# Core Imports

In [1]:
# Generic Imports
from ast import literal_eval

# Numeric imports
import matplotlib.pyplot as plt
import pandas as pd

# File I/O
from pathlib import Path

# Cheminformatics
from rdkit import Chem
from rdkit.Chem.Draw import IPythonConsole

DIM    = 300
ASPECT = 3/2
IPythonConsole.molSize = (int(ASPECT*DIM), DIM)   # Change image size

# Static Paths
RAW_DATA_DIR  = Path('monomer_data_raw')
FMT_DATA_DIR  = Path('monomer_data_formatted')
PROC_DATA_DIR = Path('monomer_data_processed')
RXN_FILES_DIR = Path('poly_rxns')
# RXN_FILES_DIR = Path('rxn_smarts')

# Reformatting data to be compliant with monomer pipeline

In [None]:
decoder_dict = { # de-stringify stored tuples
    'monomers' : literal_eval,
    'Monomers' : literal_eval,
}

# input_data_path = RAW_DATA_DIR / 'nipu_urethanes.csv'
input_data_path = RAW_DATA_DIR / '221010_trainingdata_DP-18_expanded.csv'

raw_df = pd.read_csv(input_data_path, converters=decoder_dict) 
raw_df

## Save reformatted copy for further processing

In [None]:
new_col_names = {
    'Chemistry' : 'mechanism',
    'Monomers'  : 'smiles_monomer'
}

fmt_df = raw_df.rename(new_col_names, axis='columns')
fmt_df['smiles_monomer'] = fmt_df['smiles_monomer'].map(lambda smi : '.'.join(smi) if isinstance(smi, tuple) else smi)
fmt_df

In [None]:
fmt_data_path = FMT_DATA_DIR / f'{input_data_path.stem}_FMT.csv'
fmt_df.to_csv(fmt_data_path, index=False)

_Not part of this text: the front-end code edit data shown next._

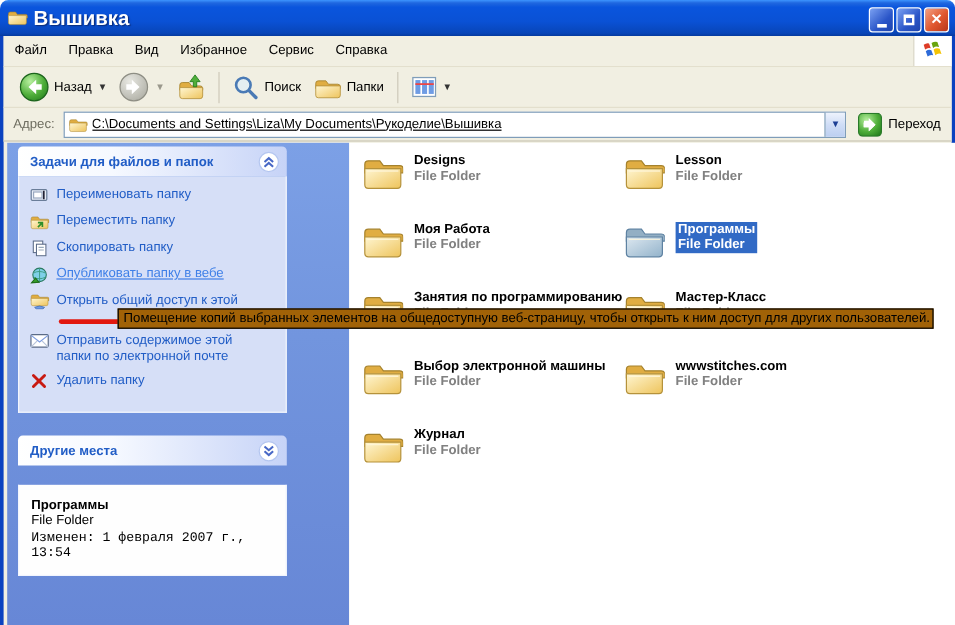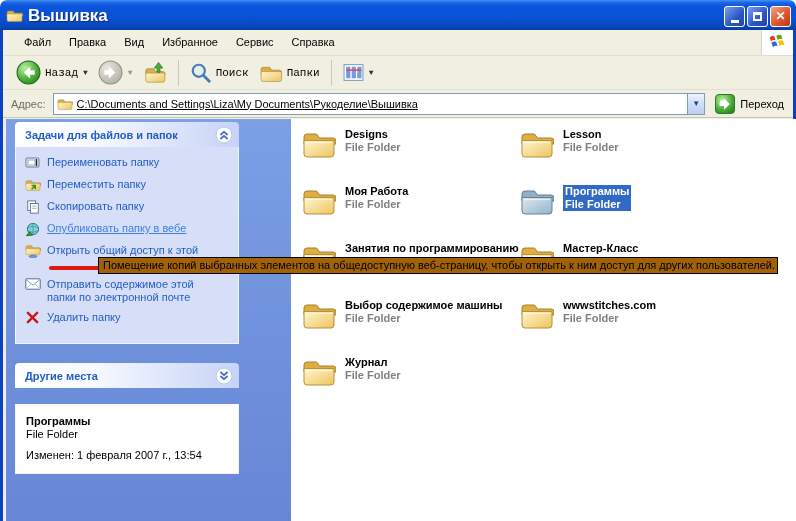--- a/index.html
+++ b/index.html
@@ -27,7 +27,7 @@
   .frame { position:absolute; left:0; top:30px; width:796px; height:491px;
     border-left:3px solid #0a42c0; border-right:3px solid #0a42c0; background:#f1efe2; }
   .menubar { height:26px; background:#f1efe2; border-bottom:1px solid #e3dfcd;
-    display:flex; align-items:stretch;padding-left:12px; }
+    display:flex; align-items:stretch; }
   .menu-item { padding:0 9px; line-height:25px; color:#000; }
   .winlogo { margin-left:auto; width:32px; background:#fff; display:flex;
     align-items:center; justify-content:center; border-left:1px solid #d8d4c4; }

# Producing combined master dataset from individual processed datasets 

In [2]:
dsets_to_combine_paths = [
    'nipu_urethanes_FILTERED.csv',
    '20231114_polyid_data_density_DP2-6 - 1,2 monomers_FILTERED.csv'
]

master = pd.concat(
    [
        pd.read_csv(PROC_DATA_DIR / path_name, index_col=0)
            for path_name in dsets_to_combine_paths
    ], axis=0
)

master.to_csv(PROC_DATA_DIR / 'monomer_data_MASTER.csv')